He called the budget the “disclaimer budget” to match the unprecedented audit opinion on the 2018/19 accounts.
The council is assuming it will potentially face nearly £13m in annual savings from next year until 2028/29 as opposed to £20m annual savings. If it pays off its £51.1m part in the Berkshire Pension Fund deficit, this could net the local authority about £5.5m in annual savings for the next 12 years.
READ MORE: Huge Slough council tax rise takes one step further
If it comes to fruition, the council has to save about £7m a year rather than what was originally predicted to be £20m of annual savings.
It is also aiming to balance the 2024/25 budget by this June in order to give itself breathing room to start ‘right sizing’ the council.
If things go according to plan, the council could balance its books in five years’ time without the need to use money from asset sales to plug its financial woes.
Cllr Anderson said: “I think we’ve surprised a few people with the speed and the efficiency and the scale of our financial improvement. And that includes me to a certain extent.”
He also said the council is planning to pay off all of its £266m of temporary borrowing it got from other local authorities by this September. He added the council will not have to sell off its essential assets and housing stock for the council to become solvent.
The council is aiming to shave £22.4m off its £143.3m revenue budget, which pays for day-to-day services. The biggest cut is £7.5m within the finance and commercial directorate followed by a £5.6m savings target in adult social care.
The council-wholly-owned Slough Children First company, which has historically overspent its budgets, has to make a saving of over £1m.
READ MORE: Cash-strapped Slough Council 'not sustainable' without huge tax hike
Cllr Anderson said the £22.4m savings were a “tough ask” but they went through the 2023/24 budget with a “fine tooth cone” and have been challenged by the government-appointed commissioners to make sure they are deliverable.
About £21m has been chugged into reserves, which were at £550,000 in 2021, to offset any unforeseen shock to its finances. However, given the council’s financial position, officers believe this should be doubled.

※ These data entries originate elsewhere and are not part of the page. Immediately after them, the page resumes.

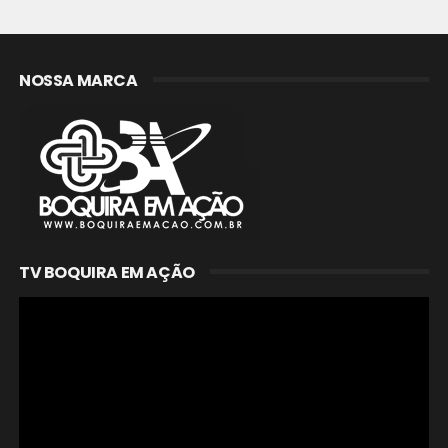
NOSSA MARCA
TV BOQUIRA EM AÇÃO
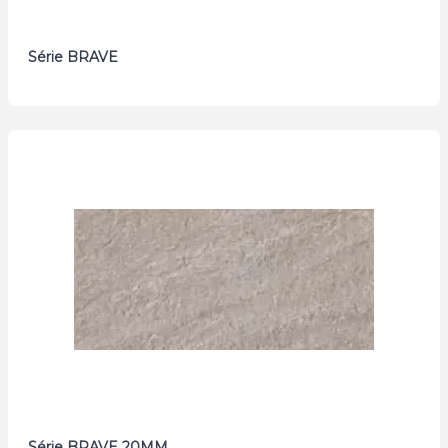
Série BRAVE
Série BRAVE 20MM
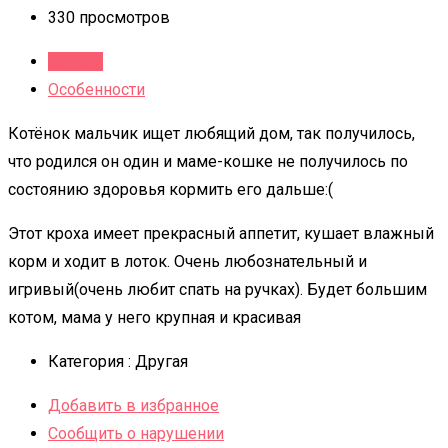
330 просмотров
Детали
Особенности
Котёнок мальчик ищет любящий дом, так получилось,
что родился он один и маме-кошке не получилось по
состоянию здоровья кормить его дальше:(
Этот кроха имеет прекрасный аппетит, кушает влажный
корм и ходит в лоток. Очень любознательный и
игривый(очень любит спать на ручках). Будет большим
котом, мама у него крупная и красивая
Категория :
Другая
Добавить в избранное
Сообщить о нарушении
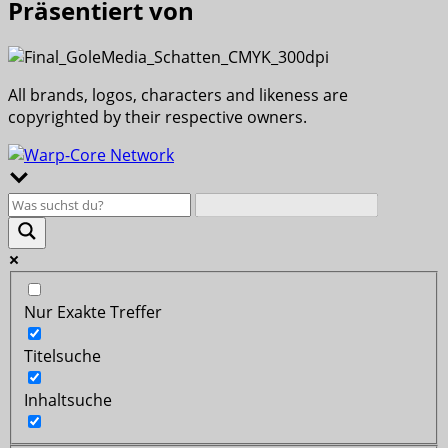
Präsentiert von
All brands, logos, characters and likeness are
copyrighted by their respective owners.
Nur Exakte Treffer
Titelsuche
Inhaltsuche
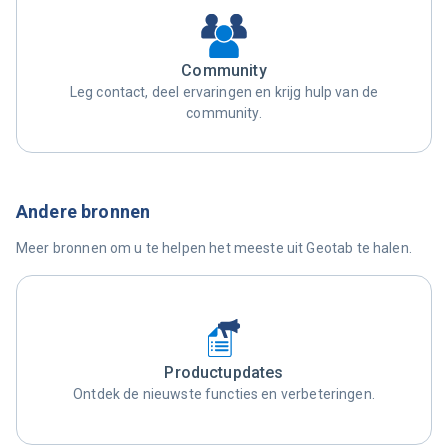
Community
Leg contact, deel ervaringen en krijg hulp van de
community.
Andere bronnen
Meer bronnen om u te helpen het meeste uit Geotab te halen.
Productupdates
Ontdek de nieuwste functies en verbeteringen.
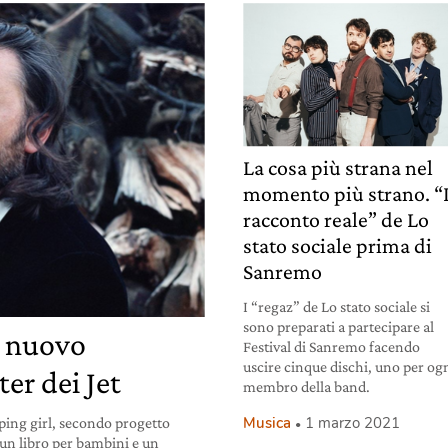
La cosa più strana nel
momento più strano. “I
racconto reale” de Lo
stato sociale prima di
Sanremo
I “regaz” de Lo stato sociale si
sono preparati a partecipare al
il nuovo
Festival di Sanremo facendo
uscire cinque dischi, uno per og
er dei Jet
membro della band.
Musica
1 marzo 2021
ping girl, secondo progetto
: un libro per bambini e un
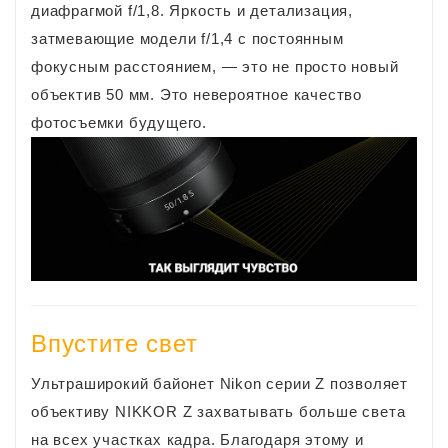
диафрагмой f/1,8. Яркость и детализация,
затмевающие модели f/1,4 с постоянным
фокусным расстоянием, — это не просто новый
объектив 50 мм. Это невероятное качество
фотосъемки будущего.
Впустите свет
Ультраширокий байонет Nikon серии Z позволяет
объективу NIKKOR Z захватывать больше света
на всех участках кадра. Благодаря этому и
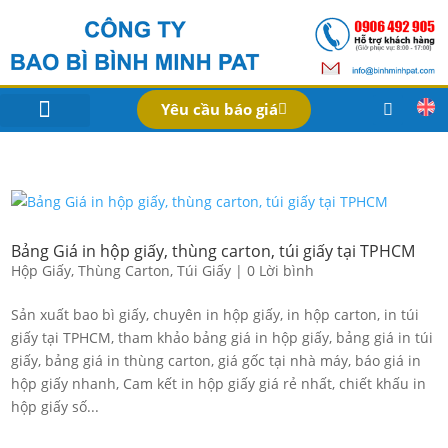
Yêu cầu báo giá
IN BAO BÌ SẢN PHẨM
Bao Bì Theo Ngành
Hồ Sơ Công Ty
Dịch Vụ
Công Nghệ
Bảng Giá in hộp giấy, thùng carton, túi giấy tại TPHCM
Hộp Giấy
,
Thùng Carton
,
Túi Giấy
|
0 Lời bình
Sản xuất bao bì giấy, chuyên in hộp giấy, in hộp carton, in túi
giấy tại TPHCM, tham khảo bảng giá in hộp giấy, bảng giá in túi
giấy, bảng giá in thùng carton, giá gốc tại nhà máy, báo giá in
hộp giấy nhanh, Cam kết in hộp giấy giá rẻ nhất, chiết khấu in
hộp giấy số...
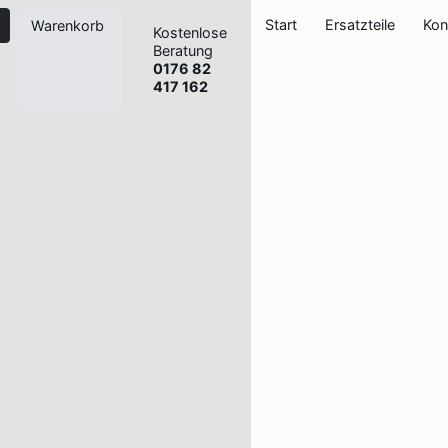
Start
Ersatzteile
Kon
Warenkorb
Kostenlose
Beratung
0176 82
417 162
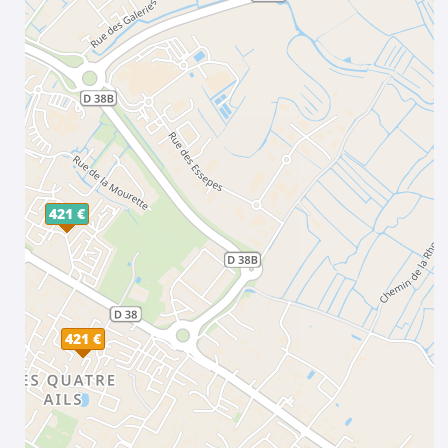
421 €
421 €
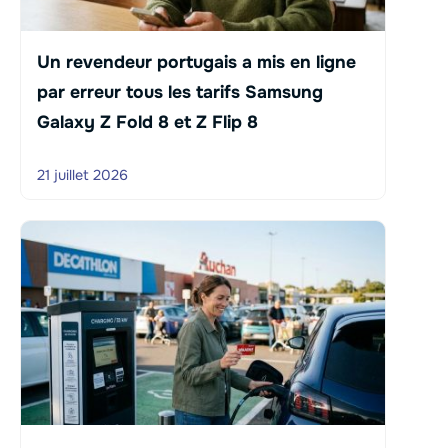
Un revendeur portugais a mis en ligne
par erreur tous les tarifs Samsung
Galaxy Z Fold 8 et Z Flip 8
21 juillet 2026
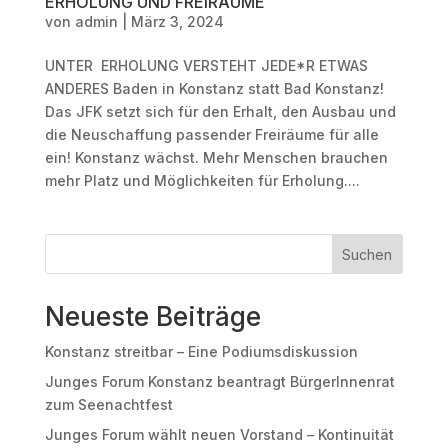
ERHOLUNG UND FREIRÄUME
von
admin
|
März 3, 2024
UNTER ERHOLUNG VERSTEHT JEDE*R ETWAS
ANDERES Baden in Konstanz statt Bad Konstanz!
Das JFK setzt sich für den Erhalt, den Ausbau und
die Neuschaffung passender Freiräume für alle
ein! Konstanz wächst. Mehr Menschen brauchen
mehr Platz und Möglichkeiten für Erholung....
Suchen
Neueste Beiträge
Konstanz streitbar – Eine Podiumsdiskussion
Junges Forum Konstanz beantragt BürgerInnenrat
zum Seenachtfest
Junges Forum wählt neuen Vorstand – Kontinuität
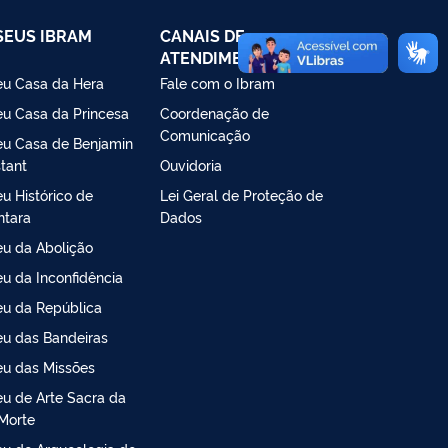
EUS IBRAM
CANAIS DE
ATENDIMENTO
u Casa da Hera
Fale com o Ibram
u Casa da Princesa
Coordenação de
Comunicação
u Casa de Benjamin
tant
Ouvidoria
u Histórico de
Lei Geral de Proteção de
ntara
Dados
u da Abolição
u da Inconfidência
u da República
u das Bandeiras
u das Missões
u de Arte Sacra da
Morte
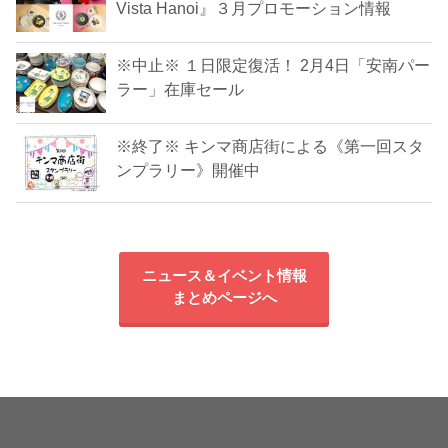
Vista Hanoi』３月プロモーション情報
※中止※ １日限定復活！ 2月4日「安南パー
ラー」在庫セール
※終了※ キンマ商店街による《第一回スタ
ンプラリー》開催中
ニュース＆イベント情報
まとめページへ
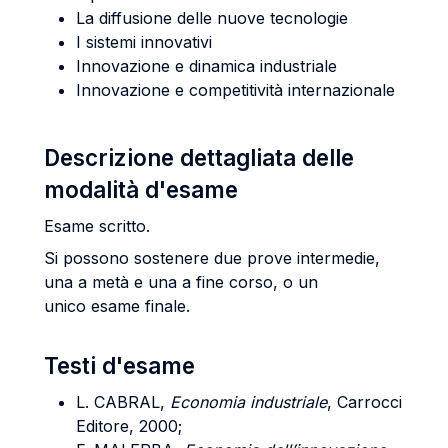
La diffusione delle nuove tecnologie
I sistemi innovativi
Innovazione e dinamica industriale
Innovazione e competitività internazionale
Descrizione dettagliata delle
modalità d'esame
Esame scritto.
Si possono sostenere due prove intermedie,
una a metà e una a fine corso, o un
unico esame finale.
Testi d'esame
L. CABRAL,
Economia industriale
, Carrocci
Editore, 2000;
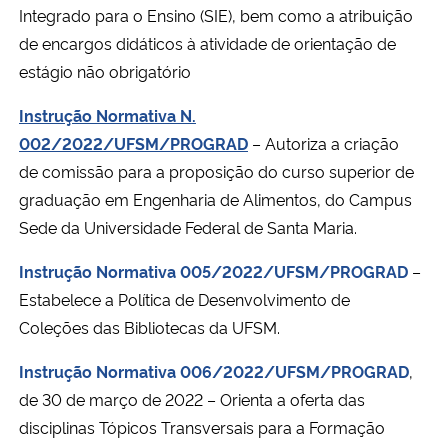
Integrado para o Ensino (SIE), bem como a atribuição
de encargos didáticos à atividade de orientação de
estágio não obrigatório
Instrução Normativa N.
002/2022/UFSM/PROGRAD
– Autoriza a criação
de comissão para a proposição do curso superior de
graduação em Engenharia de Alimentos, do Campus
Sede da Universidade Federal de Santa Maria.
Instrução Normativa 005/2022/UFSM/PROGRAD
–
Estabelece a Política de Desenvolvimento de
Coleções das Bibliotecas da UFSM.
Instrução Normativa 006/2022/UFSM/PROGRAD
,
de 30 de março de 2022 – Orienta a oferta das
disciplinas Tópicos Transversais para a Formação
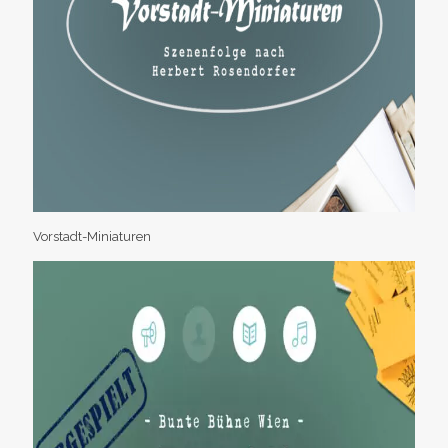
Vorstadt-Miniaturen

Within the five-year capital programme, a separate budget that funds one-off projects, it has been downsized to £102m to help fund the £10.4m cycle superhighway on the A4 and the £9.2m upgrades to Farnham Road.
The programme will mainly be funded through developer contributions, grant funding, and capital receipts. It will not be funded by any external borrowing.
Nearly £11m has been allocated to the council tax reduction scheme, which would see reduced bills for approximately 9,300 households on a low income.
The changes to the scheme will mean 5,357 current working-age claimants will pay less in council tax. Of these, 3,552 of the most vulnerable working-age households currently paying 20 per cent towards their council tax would not have to pay any this year.